7. Consider ‘pitching’ an idea for a children’s art project.
If you work with positive art themes, art therapy, recycled or found objects, you can create a step-by-step guide on how children could create their own piece. Also, consider proposing a children’s workshop.
8. Offer your creative contributions.
Offer your inspired and creative ideas to help them build their brand and mission. Offer to paint a mural or hang your art to spruce up their space.
9. Publicize their efforts.
Nonprofit organizations always need publicity and praise. Write about the charities in your blog posts, tweets, and Facebook comments. Promote them in your email newsletters. Let them know in advance and tag them. Send them the links to your articles whenever you write about them.
“May your charity increase as much as your wealth.” ~ Proverb
10. Choose from monthly themes.
Every month is another opportunity to support worthy causes. There are many holidays and special events on a national and international scale that relates to you, your art work and/or your special interests. October is Breast Cancer Awareness month. The first day of winter is known as Universal Human Rights Month. On April 22 we honor Environmental Awareness.
11. Offer to assist with charities’ annual events.
Reach out to leading individuals, businesses and groups, including charities, that you know are organizing annual events. Offer to volunteer you time and/or art to help them promote their events, products, services and messages.
12. Design a plan and grow.
You may want to start with a small local organization and demonstrate your generosity. Once you have made some contacts with the local charities, you can ask about their national organization and see how you can expand your participation.

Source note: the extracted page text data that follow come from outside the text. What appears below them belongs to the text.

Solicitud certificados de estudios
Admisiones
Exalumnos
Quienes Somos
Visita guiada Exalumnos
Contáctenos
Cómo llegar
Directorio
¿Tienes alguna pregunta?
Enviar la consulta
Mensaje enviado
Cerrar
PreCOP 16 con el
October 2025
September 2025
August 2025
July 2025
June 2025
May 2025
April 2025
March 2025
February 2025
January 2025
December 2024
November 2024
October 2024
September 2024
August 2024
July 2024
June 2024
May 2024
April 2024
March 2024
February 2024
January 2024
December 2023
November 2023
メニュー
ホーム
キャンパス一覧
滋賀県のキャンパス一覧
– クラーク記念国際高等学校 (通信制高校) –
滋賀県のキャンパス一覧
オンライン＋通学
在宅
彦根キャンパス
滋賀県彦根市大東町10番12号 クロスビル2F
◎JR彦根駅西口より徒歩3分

“Where there is charity and wisdom, there is neither fear nor ignorance.” ~ St. Francis of Assisi
13. Use the Internet for leads.
To find possible charities conduct a search on Yahoo or Google. Type your key words and region and ‘nonprofit’ or ‘charity’. Use Twitter by searching #charities. Find charities in your community or region through friends, associates and the local newspapers. You can also find lists of charities at: www.charitynavigator.org and www.nycharities.org.
14. Visit charities’ Web sites.
Many organizations offer a page describing what volunteer opportunities are available. You will discover that some programs use working artists as facilitators for multi-week programs. Others have single-day opportunities available for art workshops.

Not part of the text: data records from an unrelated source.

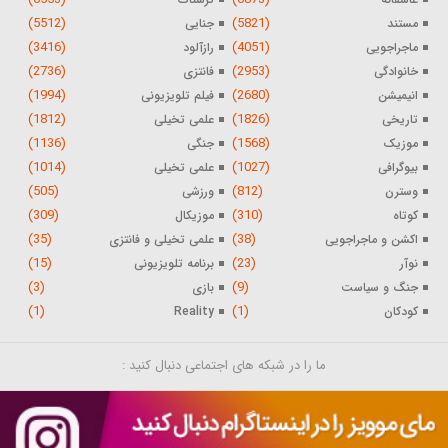
(5512)
(5821)
مستند
جنایی
(3416)
(4051)
ماجراجویی
رازآلود
(2736)
(2953)
خانوادگی
فانتزی
(1994)
(2680)
انیمیشن
فیلم تلویزیونی
(1812)
(1826)
تاریخی
علمی تخیلی
(1136)
(1568)
موزیک
جنگی
(1014)
(1027)
بیوگرافی
علمی تخیلی
(505)
(812)
وسترن
ورزشی
(309)
(310)
کوتاه
موزیکال
(35)
(38)
اکشن و ماجراجویی
علمی تخیلی و فانتزی
(15)
(23)
نوآر
برنامه تلویزیونی
(3)
(9)
جنگ و سیاست
بازی
(1)
(1)
کودکان
Reality
ما را در شبکه های اجتماعی دنبال کنید :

15. Offer your design talent or reproductions of your art work.
Grant them permission to use your images for reproduction on custom printed stickers, promotional magnets, screen printed bumper stickers, promotional window signs, and other products to help the organizations get their messages out and raise money. I know an artist who did this and raised her recognition to international status from the publicity she received.
“If you can’t feed a hundred people, then just feed one.” ~ Mother Teresa
16. Use These Resources
The Healing Power of ART & ARTISTS offers a comprehensive online directory of regional, national and international organizations with art programs. Visit the Directory for more information.

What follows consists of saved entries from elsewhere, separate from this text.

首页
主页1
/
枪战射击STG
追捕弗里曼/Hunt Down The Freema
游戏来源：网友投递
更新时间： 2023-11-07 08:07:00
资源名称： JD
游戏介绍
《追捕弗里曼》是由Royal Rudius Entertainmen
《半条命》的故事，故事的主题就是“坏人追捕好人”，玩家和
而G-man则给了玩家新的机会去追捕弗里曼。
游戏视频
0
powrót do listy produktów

Idealist “connects people, organizations, and resources to help build a world where all people can live free and dignified lives.” You may sign up and receive a daily listing of all opportunities to help charities. When you sign up you can select how often you receive updates and which ones you are most interested in. You can select by geographic region. Opportunities range from participating in an eco-art gallery project to being a docent in an art museum. Visit Idealist for more information
Beware of unscrupulous practices.
Not all organizations that claim to be charities are legitimate. Make sure the charities you choose are reputable. Google their name + scam. Verify the status of the organization through the Better Business Bureau, Attorney General’s Office and The Foundation Center.